Approach

While RP has no cure, many patients can significantly benefit from optimizing their remaining vision. All patients should undergo a sight test to have their refractive ability checked. Many patients will benefit from assistance from a low-vision specialist (either an ophthalmologist or optometrist), who can help them obtain various visual aids such as glasses, magnifiers, or telescopes.

Vitamin A and docosahexaenoic acid (fish oils)

High doses of oral vitamin A slow the rate of decline of retinal function, as measured by electroretinogram responses.[30] Vitamin A supplementation is routinely recommended by some centers but opposed by others. Patients with cone-rod dystrophy should avoid vitamin A, due to the potential hazards that have been observed in mice with ABCA4 mutations, which had more accumulation of phototoxic A2-E (N-retinylidene-N-retinylethanol-amine) compounds.[31] A2-E is detrimental to retinal pigment epithelial (RPE) cell function by a variety of mechanisms, including inhibition of lysosomal degradative capacity, loss of membrane integrity, and phototoxicity.[32] Long-term high-dose vitamin A supplementation seems safe for other variants of RP, but it can elevate liver enzymes and triglycerides and increase the risk of osteoporosis.[33] Patients receiving vitamin A should be monitored by their physician for these potential adverse effects. The decision to use or not use vitamin A will depend on the center and patient preference. The use of vitamin A has not been studied in children with RP and therefore is usually avoided. Beta-carotene (a precursor of vitamin A) has been suggested to be beneficial in the treatment of retinitis pigmentosa, but these results are still preliminary and require further study before a formal recommendation can be made.[34][35]

Docosahexaenoic acid (DHA) is a fatty acid present in high concentrations in the photoreceptors and may be a precursor for neuroprotective factors. Two randomized studies in patients with RP did not show a significant benefit of DHA supplementation.[36][37] One 4-year single-site phase II clinical trial evaluating the efficacy of DHA in patients with X-linked RP also showed no therapeutic benefit in slowing the rate of cone electroretinography (ERG) functional loss.[38] Many centers still recommend DHA supplementation due to the theoretical benefit, low risk, and minimal side effect profile.[39]

Lutein

Lutein is a carotenoid, found in the human retina and dark green leafy vegetables. A randomized controlled trial examined the efficacy of lutein to slow visual field loss in patients with RP who were taking vitamin A.[40] The study showed a reduction in the loss of mid-peripheral visual fields.[40] However, others have challenged the conclusions of this study.[41]

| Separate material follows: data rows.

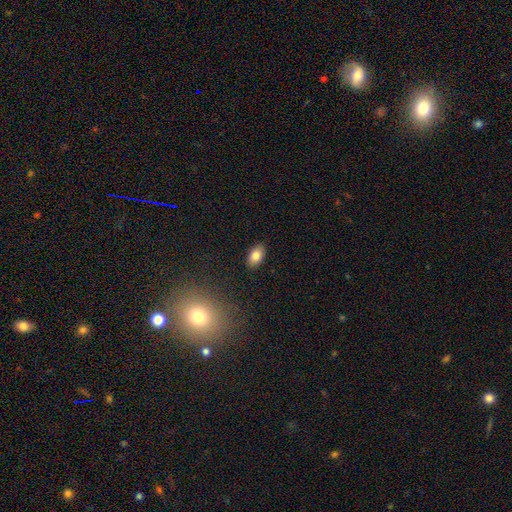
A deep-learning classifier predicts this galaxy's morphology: Smooth or featured? smooth (82%)
How rounded? in between (90%)
Merging? none (88%)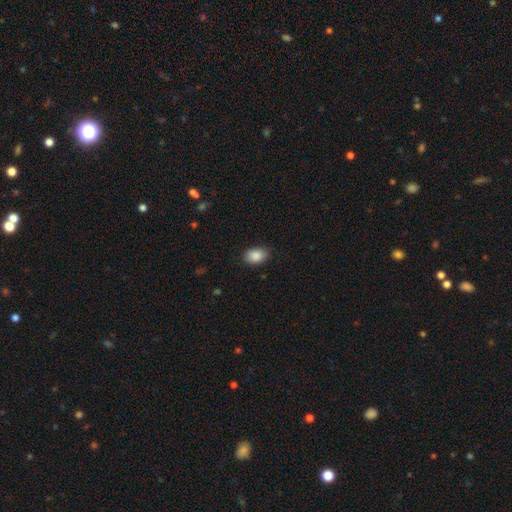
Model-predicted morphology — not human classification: type=smooth (89%); roundness=in between (84%); merging=none (83%).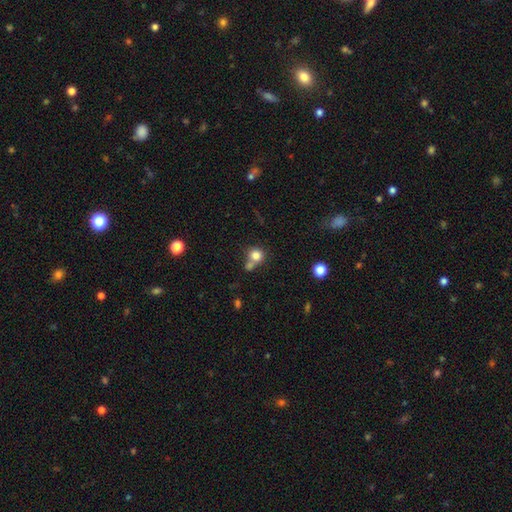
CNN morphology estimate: Smooth or featured? smooth (81%)
How rounded? round (85%)
Merging? none (49%)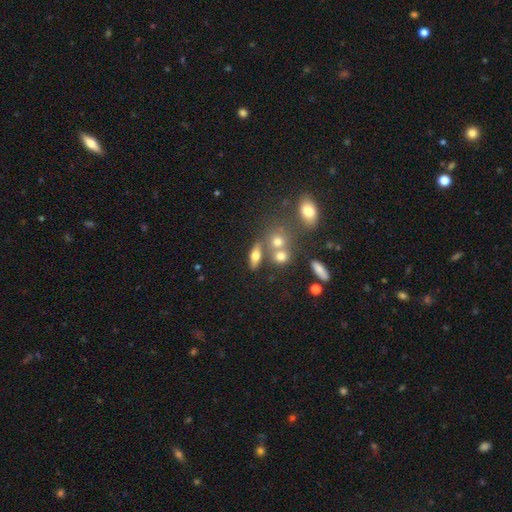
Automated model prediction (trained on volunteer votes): Smooth or featured: smooth — 58% (featured or disk — 30%)
How rounded: in between — 63% (cigar-shaped — 25%)
Merging: none — 62% (merger — 20%)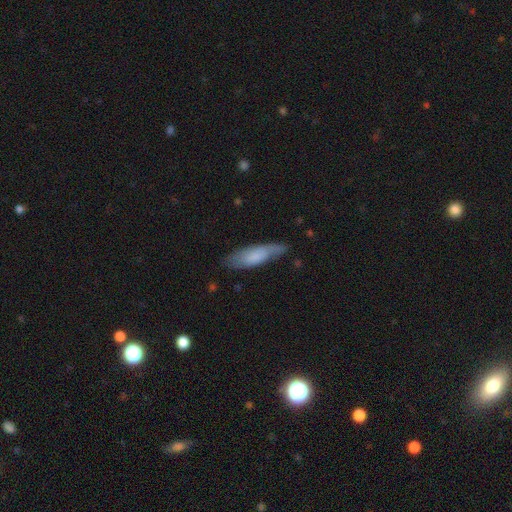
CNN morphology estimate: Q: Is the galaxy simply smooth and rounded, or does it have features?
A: smooth — 69%.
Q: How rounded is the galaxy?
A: cigar-shaped — 56%.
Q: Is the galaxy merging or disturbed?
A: none — 65%.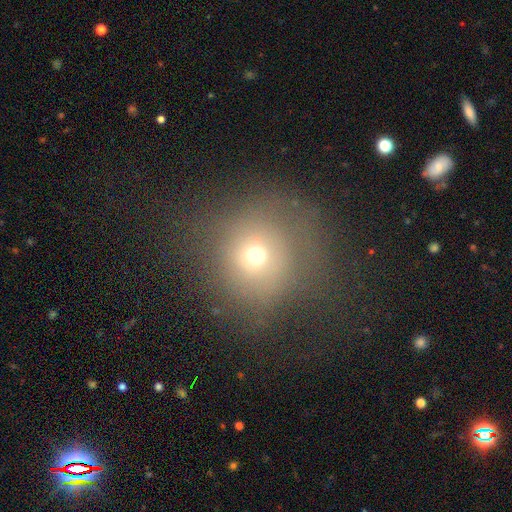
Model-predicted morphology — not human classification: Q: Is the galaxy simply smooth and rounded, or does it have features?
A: smooth — 64%.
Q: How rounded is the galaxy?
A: round — 91%.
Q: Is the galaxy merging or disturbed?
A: none — 68%.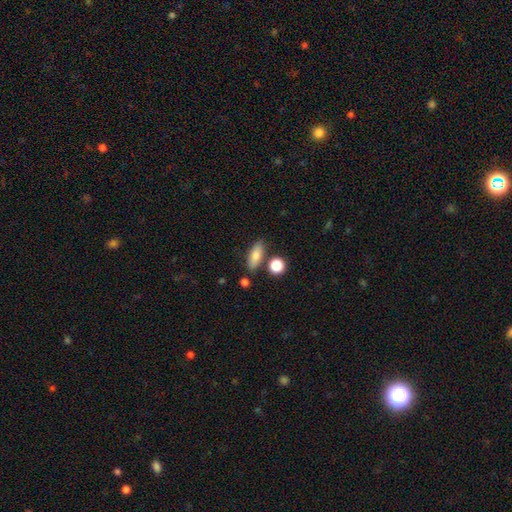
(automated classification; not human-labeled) Smooth or featured: smooth — 79% (featured or disk — 13%)
How rounded: in between — 67% (cigar-shaped — 27%)
Merging: none — 77% (minor disturbance — 12%)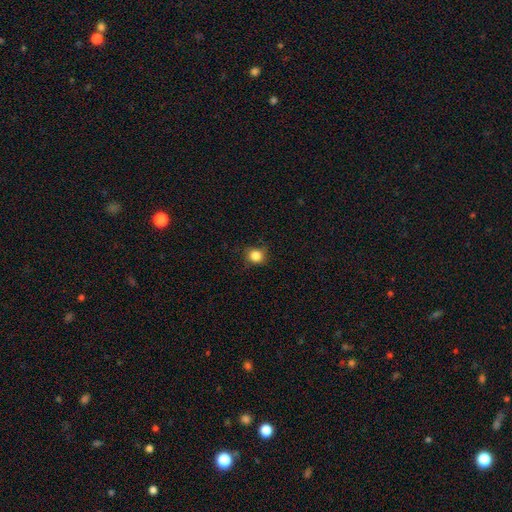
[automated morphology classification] This appears to be a smooth galaxy with no disk features (84%) that is round (85%). Merging: none (80%).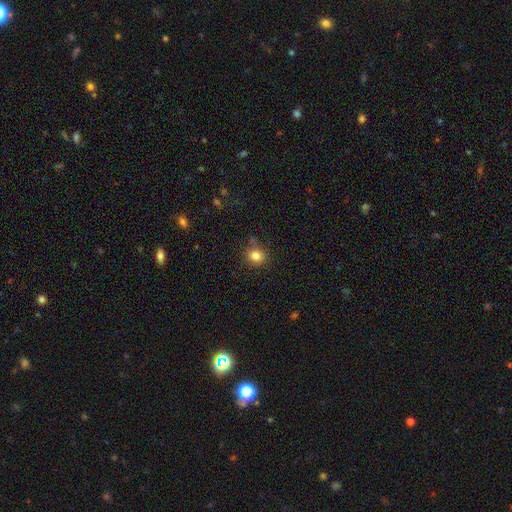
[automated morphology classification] smooth_or_featured: smooth (p=0.82) [alt: star or artifact p=0.12]
how_rounded: round (p=0.79) [alt: in between p=0.20]
merging: none (p=0.80) [alt: minor disturbance p=0.12]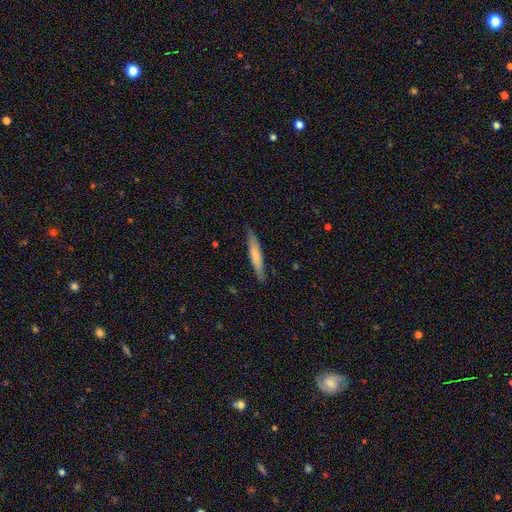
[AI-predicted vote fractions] A smooth galaxy with no disk features (73%) that is cigar-shaped (90%).

Vote fractions:
- Smooth or featured? smooth: 73% / featured or disk: 22% / star or artifact: 5%
- How rounded? cigar-shaped: 90% / in between: 9% / round: 1%
- Merging? none: 87% / minor disturbance: 10% / major disturbance: 2% / merger: 1%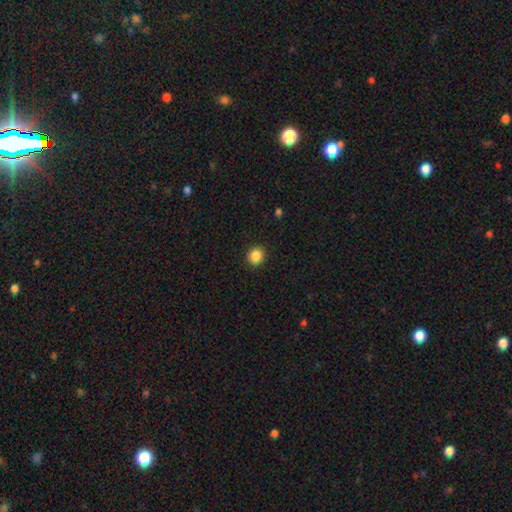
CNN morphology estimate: A smooth galaxy with no disk features (87%) that is round (90%). Merging: none (92%).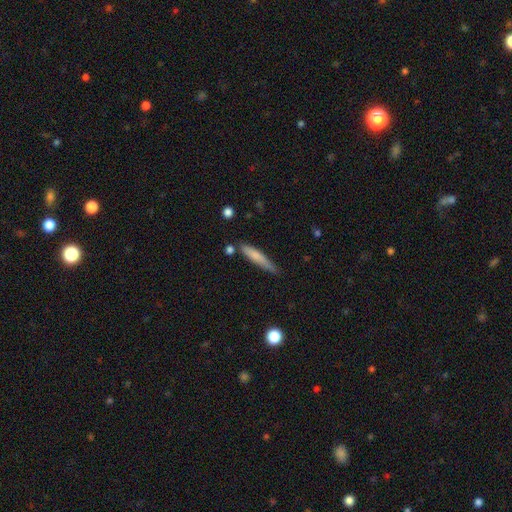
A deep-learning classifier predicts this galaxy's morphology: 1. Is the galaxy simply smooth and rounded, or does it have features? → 72% smooth, 21% featured or disk, 6% star or artifact.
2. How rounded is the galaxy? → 88% cigar-shaped, 10% in between, 2% round.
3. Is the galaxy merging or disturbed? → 63% none, 26% minor disturbance, 6% merger, 5% major disturbance.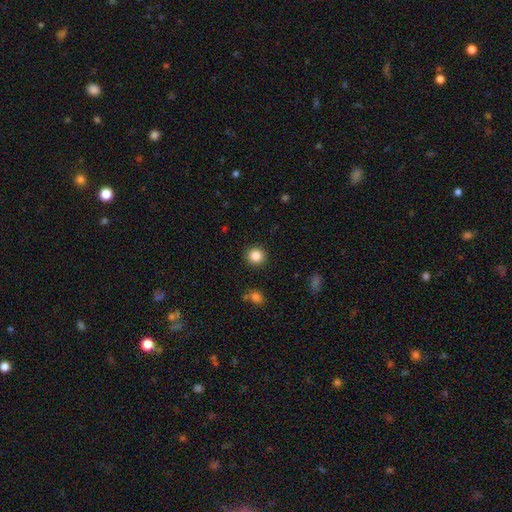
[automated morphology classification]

Cystoid macular edema (CME)

Carbonic anhydrase inhibitors such as topical dorzolamide or oral acetazolamide are effective for treatment of CME in some patients.[42][43] Patients must often remain on these medicines for several months before an effect is seen. The effect can wear off with time, and some patients do not benefit. Furthermore, some patients cannot tolerate the adverse effects of these medicines such as paresthesias and frequent urination.

Cataracts

Posterior subcapsular cataracts are especially common and often affect central vision. Cataract extraction can benefit many patients, especially if the degeneration has not involved the central macula. It is important to rule out the presence of cystoid macular edema before cataract extraction because this can worsen after surgery. Occult weak zonules require appropriate surgical precautions to minimize the risks of complications during cataract surgery.

Gene replacement therapy

Voretigene neparvovec, a recombinant adeno-associated virus vector carrying a normal copy of the RPE65 gene, has demonstrated improved vision in patients with Leber congenital amaurosis secondary to mutations in the RPE65 gene when injected into the subretinal space.[44][45][46][47][48][49] A subsequent phase 3 trial showed improved functional vision in patients with RPE65-mediated inherited retinal dystrophy who were treated with the AAV vector-based gene therapy, voretigene neparvovec.[50] Follow-up studies of the phase 3 trial and an earlier phase 1 trial demonstrated a consistent safety profile and developing longer-term efficacy.[51] Voretigene neparvovec is approved for the treatment of biallelic RPE65 mutation-associated retinal dystrophy. Voretigene neparvovec is not only the first approved treatment for retinal dystrophy, but is the first approved gene therapy for the eye. Other clinical trials for Usher syndrome type 1 due to mutations in MYO7A, and X-linked RP due to mutations in RPGR are underway.